The dream started off in a second-hand store. I was dressed to go to shul (synagogue). I was even wearing a tallis (prayer shawl). But I was rummaging through the merchandise looking for a pad of paper. I was looking for the pad of paper to write a sermon I was going to deliver to the congregation . . . as soon as I managed to write it.
All of the pads in the second-hand store were already written in. Legal pads, spiral notebooks, even receipt books. They were all written in. But then I got an idea: I would write my sermon on the backs of the sheets. I grabbed a receipt book and started writing.
The subject of my sermon was “How I Became a Rabbi.” The congregation was going to honor me for reaching some anniversary in my career and I was supposed to speak in accepting the honor. The only problem is: I’m not a rabbi and I never became one.
The sermon started at the logical point: my bar mitzvah. It then briefly touched on my high school years and then my decision to go to the yeshiva (seminary). So far, all that was true. I did have a bar mitzvah. I did go to high school. I did go to a yeshiva (in Israel).
But that’s when the journey ended—44 years ago (really 43.5 years ago—sometime around Purim in 1974—but I’m saying 44 because I like to compare the passage of time to keys on the piano. 88 keys on the keyboard. 44 years is half a keyboard ago. Told you my mental balance is in questions).
My yeshiva experience did not inspire me. On the contrary, I left the yeshiva kinda lost. Eventually I went to law school. But there was one rabbi there who left a lasting impression.
One day in class, he said, “I don’t care if any of you become rabbis.
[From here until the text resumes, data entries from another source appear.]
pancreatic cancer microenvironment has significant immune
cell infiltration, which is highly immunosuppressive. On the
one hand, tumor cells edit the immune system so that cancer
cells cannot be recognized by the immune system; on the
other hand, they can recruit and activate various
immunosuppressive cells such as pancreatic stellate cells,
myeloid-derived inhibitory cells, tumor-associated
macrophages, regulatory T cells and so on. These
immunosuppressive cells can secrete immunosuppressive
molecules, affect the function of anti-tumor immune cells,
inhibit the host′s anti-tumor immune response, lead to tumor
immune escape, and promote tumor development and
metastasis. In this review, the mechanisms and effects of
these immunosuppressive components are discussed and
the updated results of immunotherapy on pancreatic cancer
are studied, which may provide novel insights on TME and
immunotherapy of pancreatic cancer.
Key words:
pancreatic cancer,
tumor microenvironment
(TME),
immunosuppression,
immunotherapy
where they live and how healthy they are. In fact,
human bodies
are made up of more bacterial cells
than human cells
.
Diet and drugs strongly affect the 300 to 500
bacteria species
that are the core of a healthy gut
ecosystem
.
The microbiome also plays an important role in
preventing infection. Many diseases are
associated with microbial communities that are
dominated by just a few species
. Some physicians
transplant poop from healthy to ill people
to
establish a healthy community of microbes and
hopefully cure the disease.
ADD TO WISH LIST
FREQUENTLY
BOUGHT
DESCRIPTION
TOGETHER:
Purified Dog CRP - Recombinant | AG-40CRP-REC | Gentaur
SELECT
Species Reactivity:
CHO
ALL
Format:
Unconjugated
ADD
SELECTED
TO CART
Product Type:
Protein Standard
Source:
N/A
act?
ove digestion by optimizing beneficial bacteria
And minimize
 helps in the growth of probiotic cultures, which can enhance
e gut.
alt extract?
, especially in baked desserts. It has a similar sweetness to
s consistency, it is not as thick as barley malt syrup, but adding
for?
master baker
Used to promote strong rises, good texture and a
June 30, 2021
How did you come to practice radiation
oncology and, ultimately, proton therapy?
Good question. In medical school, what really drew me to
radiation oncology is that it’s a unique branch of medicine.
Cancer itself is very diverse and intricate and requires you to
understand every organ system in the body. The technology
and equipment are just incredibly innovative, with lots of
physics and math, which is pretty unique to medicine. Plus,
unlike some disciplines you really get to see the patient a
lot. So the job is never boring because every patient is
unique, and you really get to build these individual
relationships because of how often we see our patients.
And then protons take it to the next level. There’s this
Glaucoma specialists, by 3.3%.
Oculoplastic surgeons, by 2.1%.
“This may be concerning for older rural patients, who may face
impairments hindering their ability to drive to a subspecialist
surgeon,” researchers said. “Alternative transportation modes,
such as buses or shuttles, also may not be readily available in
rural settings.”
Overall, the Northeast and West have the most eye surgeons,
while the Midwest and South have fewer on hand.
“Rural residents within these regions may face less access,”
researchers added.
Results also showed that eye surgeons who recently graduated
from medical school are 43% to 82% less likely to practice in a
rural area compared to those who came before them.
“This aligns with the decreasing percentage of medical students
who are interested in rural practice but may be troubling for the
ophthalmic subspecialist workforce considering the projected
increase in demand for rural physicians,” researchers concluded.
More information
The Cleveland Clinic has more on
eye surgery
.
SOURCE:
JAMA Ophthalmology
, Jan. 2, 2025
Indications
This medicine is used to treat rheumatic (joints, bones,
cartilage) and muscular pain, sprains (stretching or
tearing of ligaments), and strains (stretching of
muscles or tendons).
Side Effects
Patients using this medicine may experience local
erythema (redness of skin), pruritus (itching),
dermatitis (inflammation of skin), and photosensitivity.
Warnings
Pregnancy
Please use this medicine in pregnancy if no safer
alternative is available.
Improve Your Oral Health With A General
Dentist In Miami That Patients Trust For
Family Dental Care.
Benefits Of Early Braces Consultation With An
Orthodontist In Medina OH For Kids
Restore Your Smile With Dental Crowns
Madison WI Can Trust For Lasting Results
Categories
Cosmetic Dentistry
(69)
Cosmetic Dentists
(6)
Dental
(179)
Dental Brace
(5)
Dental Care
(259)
What I care about is that you become a mensch.”
I don’t think he meant that to be an either-or choice. I’m sure that he would have been happy if I would have become both a rabbi and a mensch. But, to him, becoming a mensch was the more important of the two.
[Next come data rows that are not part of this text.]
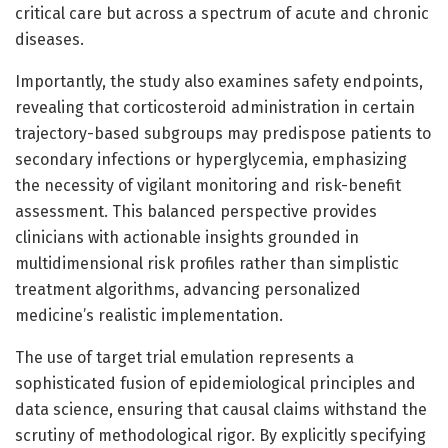
critical care but across a spectrum of acute and chronic
diseases.
Importantly, the study also examines safety endpoints,
revealing that corticosteroid administration in certain
trajectory-based subgroups may predispose patients to
secondary infections or hyperglycemia, emphasizing
the necessity of vigilant monitoring and risk-benefit
assessment. This balanced perspective provides
clinicians with actionable insights grounded in
multidimensional risk profiles rather than simplistic
treatment algorithms, advancing personalized
medicine’s realistic implementation.
The use of target trial emulation represents a
sophisticated fusion of epidemiological principles and
data science, ensuring that causal claims withstand the
scrutiny of methodological rigor. By explicitly specifying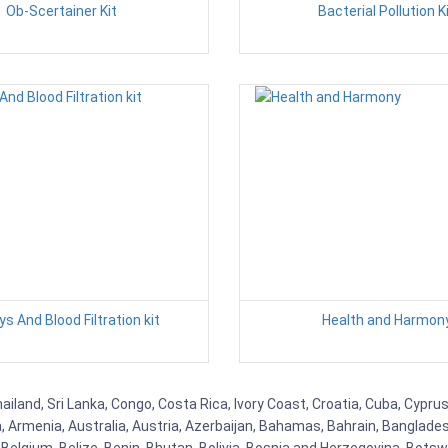
Ob-Scertainer Kit
Bacterial Pollution K
ys And Blood Filtration kit
Health and Harmon
ailand, Sri Lanka, Congo, Costa Rica, Ivory Coast, Croatia, Cuba, Cypr
na, Armenia, Australia, Austria, Azerbaijan, Bahamas, Bahrain, Banglad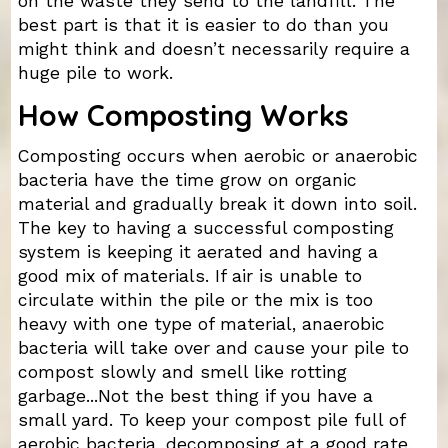
on the waste they send to the landfill. The
best part is that it is easier to do than you
might think and doesn’t necessarily require a
huge pile to work.
How Composting Works
Composting occurs when aerobic or anaerobic
bacteria have the time grow on organic
material and gradually break it down into soil.
The key to having a successful composting
system is keeping it aerated and having a
good mix of materials. If air is unable to
circulate within the pile or the mix is too
heavy with one type of material, anaerobic
bacteria will take over and cause your pile to
compost slowly and smell like rotting
garbage...Not the best thing if you have a
small yard. To keep your compost pile full of
aerobic bacteria, decomposing at a good rate,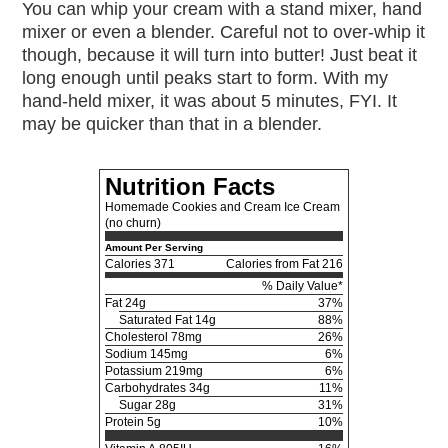
You can whip your cream with a stand mixer, hand
mixer or even a blender. Careful not to over-whip it
though, because it will turn into butter! Just beat it
long enough until peaks start to form. With my
hand-held mixer, it was about 5 minutes, FYI. It
may be quicker than that in a blender.
Nutrition Facts
Homemade Cookies and Cream Ice Cream
(no churn)
Amount Per Serving
Calories
371
Calories from Fat 216
% Daily Value*
Fat
24g
37%
Saturated Fat 14g
88%
Cholesterol
78mg
26%
Sodium
145mg
6%
Potassium
219mg
6%
Carbohydrates
34g
11%
Sugar 28g
31%
Protein
5g
10%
I wish other religious leaders thought this way.
Being a mensch means living a life of integrity and kindness. This Thursday is Rosh Hashanah, the Jewish New Year. This begins a 10-day period that ends with Yom Kippur, the Day of Atonement. It is a time in which Jews reflect on their sins of the past year. The public confessional Al Chet helps in that reflection by listing many sins. Here is a link to the text of that confession. Notice how many sins involve violations of integrity and kindness.
I don’t make the public confession anymore. I haven’t been in a synagogue for years. But at this time of year, I do look at the words and wonder if I measure up, wonder if I can do better.
Don’t know if I am dreaming or if I’m woke.